Written task |
Locate each line of the rows below that contains the string "here" and copy those lines in full. Letter case matters, so a match must have the same capitalization.

Data records |
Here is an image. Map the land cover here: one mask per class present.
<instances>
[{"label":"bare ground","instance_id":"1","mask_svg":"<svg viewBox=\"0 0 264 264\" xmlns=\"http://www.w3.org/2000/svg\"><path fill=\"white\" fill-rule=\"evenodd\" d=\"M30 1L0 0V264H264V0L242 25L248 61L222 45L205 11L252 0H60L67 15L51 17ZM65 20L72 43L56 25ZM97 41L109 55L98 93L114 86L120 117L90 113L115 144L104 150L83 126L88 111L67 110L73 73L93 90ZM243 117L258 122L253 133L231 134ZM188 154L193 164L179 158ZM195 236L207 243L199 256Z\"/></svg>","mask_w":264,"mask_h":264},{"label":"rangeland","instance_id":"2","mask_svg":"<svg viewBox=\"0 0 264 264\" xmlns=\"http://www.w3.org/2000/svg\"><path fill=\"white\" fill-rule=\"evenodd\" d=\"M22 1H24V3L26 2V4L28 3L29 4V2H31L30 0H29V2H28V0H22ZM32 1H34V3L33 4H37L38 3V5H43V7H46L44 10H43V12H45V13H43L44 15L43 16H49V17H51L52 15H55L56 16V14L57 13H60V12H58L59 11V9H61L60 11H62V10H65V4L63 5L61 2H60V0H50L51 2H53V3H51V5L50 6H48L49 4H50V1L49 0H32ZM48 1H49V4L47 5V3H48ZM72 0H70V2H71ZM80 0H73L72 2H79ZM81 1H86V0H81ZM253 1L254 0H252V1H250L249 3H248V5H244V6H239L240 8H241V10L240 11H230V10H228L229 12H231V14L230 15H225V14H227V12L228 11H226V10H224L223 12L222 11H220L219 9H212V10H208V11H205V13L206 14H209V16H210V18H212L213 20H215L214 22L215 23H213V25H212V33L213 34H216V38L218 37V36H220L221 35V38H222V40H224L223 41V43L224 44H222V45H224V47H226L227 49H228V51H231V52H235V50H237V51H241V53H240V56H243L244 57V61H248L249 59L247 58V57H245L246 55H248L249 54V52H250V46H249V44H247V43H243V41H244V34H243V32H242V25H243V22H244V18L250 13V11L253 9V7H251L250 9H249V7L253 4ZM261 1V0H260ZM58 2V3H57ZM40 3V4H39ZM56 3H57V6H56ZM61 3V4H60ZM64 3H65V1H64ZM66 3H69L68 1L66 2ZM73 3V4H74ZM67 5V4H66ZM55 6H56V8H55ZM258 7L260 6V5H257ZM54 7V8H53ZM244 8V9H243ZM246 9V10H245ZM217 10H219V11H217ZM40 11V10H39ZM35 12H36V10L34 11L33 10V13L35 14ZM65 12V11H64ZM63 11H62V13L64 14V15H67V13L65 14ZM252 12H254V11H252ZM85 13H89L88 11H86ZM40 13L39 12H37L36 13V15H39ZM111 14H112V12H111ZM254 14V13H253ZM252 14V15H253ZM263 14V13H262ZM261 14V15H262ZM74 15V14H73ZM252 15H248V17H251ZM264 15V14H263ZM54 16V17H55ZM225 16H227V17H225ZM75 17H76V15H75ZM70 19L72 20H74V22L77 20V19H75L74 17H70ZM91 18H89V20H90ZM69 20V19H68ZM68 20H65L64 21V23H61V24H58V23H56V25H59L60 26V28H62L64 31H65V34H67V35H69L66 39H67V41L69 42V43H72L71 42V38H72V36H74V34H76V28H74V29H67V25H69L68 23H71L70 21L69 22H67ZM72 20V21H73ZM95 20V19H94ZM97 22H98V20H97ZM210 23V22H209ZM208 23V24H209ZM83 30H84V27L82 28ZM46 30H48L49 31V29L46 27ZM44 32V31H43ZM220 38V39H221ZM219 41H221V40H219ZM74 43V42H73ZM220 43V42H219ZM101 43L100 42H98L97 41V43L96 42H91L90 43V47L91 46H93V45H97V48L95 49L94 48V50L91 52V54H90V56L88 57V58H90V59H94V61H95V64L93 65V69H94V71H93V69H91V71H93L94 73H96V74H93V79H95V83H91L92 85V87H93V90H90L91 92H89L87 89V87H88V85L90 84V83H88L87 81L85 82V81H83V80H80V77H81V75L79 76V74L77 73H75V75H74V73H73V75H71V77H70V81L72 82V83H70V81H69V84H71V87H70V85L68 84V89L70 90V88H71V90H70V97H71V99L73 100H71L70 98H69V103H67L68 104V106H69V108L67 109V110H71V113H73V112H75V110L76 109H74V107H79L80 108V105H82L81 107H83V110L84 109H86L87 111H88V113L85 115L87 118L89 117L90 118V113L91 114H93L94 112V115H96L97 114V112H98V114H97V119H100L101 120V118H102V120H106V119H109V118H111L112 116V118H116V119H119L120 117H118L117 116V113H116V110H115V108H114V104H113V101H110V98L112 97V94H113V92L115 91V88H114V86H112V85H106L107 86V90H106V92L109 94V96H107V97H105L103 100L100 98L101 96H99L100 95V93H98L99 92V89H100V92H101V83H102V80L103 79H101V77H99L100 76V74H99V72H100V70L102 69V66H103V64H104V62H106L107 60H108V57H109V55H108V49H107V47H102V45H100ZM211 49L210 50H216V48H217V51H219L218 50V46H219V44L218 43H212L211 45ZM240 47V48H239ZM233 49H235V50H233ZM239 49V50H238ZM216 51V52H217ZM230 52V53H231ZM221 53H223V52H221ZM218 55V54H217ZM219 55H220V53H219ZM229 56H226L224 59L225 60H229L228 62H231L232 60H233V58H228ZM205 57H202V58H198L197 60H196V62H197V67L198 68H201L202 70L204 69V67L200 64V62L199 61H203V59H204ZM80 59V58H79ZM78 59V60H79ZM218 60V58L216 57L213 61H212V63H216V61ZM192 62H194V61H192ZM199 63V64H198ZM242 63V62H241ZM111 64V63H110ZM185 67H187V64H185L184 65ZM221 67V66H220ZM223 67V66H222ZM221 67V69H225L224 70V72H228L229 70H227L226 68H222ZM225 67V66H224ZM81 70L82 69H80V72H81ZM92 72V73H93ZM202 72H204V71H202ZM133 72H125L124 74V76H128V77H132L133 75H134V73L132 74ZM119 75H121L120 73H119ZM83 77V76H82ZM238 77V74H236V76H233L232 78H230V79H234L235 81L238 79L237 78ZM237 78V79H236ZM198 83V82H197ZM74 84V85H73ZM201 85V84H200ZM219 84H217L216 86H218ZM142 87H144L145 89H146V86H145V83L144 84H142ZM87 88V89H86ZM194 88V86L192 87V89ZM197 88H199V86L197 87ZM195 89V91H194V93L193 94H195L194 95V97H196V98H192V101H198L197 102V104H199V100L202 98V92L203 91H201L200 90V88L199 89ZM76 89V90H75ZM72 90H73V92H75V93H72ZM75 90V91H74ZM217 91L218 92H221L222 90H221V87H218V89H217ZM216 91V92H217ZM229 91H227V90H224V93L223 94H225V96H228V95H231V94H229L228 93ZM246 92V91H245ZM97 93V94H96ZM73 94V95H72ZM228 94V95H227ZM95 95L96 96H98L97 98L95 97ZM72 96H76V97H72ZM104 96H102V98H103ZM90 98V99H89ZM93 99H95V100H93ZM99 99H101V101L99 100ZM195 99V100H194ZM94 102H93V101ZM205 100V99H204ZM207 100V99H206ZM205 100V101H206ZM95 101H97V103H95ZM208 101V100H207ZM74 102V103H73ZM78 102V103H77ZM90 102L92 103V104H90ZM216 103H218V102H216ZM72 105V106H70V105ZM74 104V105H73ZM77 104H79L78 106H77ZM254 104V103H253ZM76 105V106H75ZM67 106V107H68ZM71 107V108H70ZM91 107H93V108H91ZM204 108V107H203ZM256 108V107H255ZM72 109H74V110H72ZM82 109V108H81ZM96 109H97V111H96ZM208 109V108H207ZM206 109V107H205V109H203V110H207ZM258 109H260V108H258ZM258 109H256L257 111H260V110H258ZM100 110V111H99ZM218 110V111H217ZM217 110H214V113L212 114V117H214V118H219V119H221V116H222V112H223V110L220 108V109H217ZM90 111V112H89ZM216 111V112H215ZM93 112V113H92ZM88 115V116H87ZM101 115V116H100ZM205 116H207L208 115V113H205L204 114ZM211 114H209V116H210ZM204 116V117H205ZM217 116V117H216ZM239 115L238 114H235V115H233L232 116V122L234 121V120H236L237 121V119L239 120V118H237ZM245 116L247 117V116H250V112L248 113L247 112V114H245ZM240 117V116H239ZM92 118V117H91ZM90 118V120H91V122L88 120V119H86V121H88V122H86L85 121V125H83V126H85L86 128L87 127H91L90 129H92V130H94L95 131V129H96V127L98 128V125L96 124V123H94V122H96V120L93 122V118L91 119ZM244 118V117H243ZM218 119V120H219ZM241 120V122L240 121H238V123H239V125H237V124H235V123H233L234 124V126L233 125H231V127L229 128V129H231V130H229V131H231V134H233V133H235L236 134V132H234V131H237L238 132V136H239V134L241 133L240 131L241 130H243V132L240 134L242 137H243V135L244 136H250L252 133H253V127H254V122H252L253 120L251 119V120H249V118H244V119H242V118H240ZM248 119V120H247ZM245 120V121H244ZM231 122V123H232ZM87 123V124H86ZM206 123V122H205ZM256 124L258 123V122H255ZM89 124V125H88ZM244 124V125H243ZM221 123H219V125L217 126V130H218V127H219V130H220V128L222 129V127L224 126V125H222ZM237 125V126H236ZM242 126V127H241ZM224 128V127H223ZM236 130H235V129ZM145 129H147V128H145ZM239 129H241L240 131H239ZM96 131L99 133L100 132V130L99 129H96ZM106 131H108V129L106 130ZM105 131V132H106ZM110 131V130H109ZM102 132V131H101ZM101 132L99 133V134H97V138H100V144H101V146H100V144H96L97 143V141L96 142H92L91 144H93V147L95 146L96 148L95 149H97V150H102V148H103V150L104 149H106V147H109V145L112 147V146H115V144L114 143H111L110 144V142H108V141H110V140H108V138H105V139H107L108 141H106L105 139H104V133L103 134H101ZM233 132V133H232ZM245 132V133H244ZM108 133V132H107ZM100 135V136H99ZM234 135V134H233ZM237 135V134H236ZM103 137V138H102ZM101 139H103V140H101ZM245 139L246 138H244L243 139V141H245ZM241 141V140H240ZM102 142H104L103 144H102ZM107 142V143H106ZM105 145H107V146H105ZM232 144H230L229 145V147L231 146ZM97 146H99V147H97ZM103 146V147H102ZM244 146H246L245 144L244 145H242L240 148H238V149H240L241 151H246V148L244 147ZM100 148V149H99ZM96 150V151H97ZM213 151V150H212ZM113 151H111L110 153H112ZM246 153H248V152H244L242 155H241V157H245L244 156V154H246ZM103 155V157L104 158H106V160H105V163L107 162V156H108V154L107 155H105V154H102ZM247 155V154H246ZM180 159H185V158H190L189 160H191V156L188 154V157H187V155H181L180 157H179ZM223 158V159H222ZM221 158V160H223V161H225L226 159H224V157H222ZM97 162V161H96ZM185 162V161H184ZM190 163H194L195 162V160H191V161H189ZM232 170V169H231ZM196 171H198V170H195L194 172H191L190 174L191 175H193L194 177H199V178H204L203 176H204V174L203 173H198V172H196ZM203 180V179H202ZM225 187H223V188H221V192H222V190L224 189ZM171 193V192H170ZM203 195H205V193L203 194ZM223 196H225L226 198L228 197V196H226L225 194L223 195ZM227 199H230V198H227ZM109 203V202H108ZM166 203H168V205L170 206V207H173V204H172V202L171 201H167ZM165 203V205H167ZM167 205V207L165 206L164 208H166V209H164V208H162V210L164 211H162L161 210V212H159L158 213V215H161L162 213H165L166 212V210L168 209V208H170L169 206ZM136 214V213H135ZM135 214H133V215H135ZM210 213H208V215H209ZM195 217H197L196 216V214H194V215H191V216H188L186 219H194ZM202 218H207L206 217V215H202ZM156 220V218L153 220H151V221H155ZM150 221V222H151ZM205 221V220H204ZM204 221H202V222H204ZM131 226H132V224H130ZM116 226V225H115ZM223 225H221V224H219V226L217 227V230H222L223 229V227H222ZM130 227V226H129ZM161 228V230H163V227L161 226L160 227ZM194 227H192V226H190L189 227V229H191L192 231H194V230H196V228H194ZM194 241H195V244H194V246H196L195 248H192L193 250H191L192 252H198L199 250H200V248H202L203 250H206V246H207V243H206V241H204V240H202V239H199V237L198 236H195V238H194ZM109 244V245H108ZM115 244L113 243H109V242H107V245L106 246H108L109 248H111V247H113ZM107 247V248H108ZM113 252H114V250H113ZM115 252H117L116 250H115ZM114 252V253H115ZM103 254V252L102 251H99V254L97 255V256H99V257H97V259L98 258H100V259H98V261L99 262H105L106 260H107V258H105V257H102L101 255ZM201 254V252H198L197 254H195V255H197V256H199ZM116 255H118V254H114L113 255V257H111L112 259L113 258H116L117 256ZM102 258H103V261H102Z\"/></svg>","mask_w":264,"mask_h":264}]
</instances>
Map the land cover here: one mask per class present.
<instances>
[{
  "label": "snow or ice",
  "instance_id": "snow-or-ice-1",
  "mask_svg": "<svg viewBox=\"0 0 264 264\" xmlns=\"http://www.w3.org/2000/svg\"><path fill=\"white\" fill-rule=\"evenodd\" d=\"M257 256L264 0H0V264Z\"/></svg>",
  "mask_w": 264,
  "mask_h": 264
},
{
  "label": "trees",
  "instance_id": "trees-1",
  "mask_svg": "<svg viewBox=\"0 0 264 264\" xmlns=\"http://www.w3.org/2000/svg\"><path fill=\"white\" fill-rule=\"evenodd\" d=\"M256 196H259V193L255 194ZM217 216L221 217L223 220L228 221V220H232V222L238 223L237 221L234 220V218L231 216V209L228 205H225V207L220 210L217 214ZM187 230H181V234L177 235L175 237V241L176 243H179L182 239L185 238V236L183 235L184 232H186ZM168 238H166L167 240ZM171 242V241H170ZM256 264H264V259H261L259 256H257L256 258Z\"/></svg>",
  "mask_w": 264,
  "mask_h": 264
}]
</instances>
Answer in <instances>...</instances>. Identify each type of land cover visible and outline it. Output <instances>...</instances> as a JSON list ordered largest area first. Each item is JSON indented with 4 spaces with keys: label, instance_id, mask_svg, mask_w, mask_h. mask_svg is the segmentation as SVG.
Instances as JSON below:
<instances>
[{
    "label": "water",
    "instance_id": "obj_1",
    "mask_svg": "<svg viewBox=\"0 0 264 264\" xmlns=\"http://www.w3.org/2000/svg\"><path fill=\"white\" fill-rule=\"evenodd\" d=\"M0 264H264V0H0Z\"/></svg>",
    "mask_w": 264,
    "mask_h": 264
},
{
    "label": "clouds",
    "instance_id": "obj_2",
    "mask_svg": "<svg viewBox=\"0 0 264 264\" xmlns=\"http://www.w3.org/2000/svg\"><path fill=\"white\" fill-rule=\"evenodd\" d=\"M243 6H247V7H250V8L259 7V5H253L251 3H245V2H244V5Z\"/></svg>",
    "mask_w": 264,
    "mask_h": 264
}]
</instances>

Solution |
Here is an image. Map the land cover here: one mask per class present.
Map the land cover here: one mask per class present.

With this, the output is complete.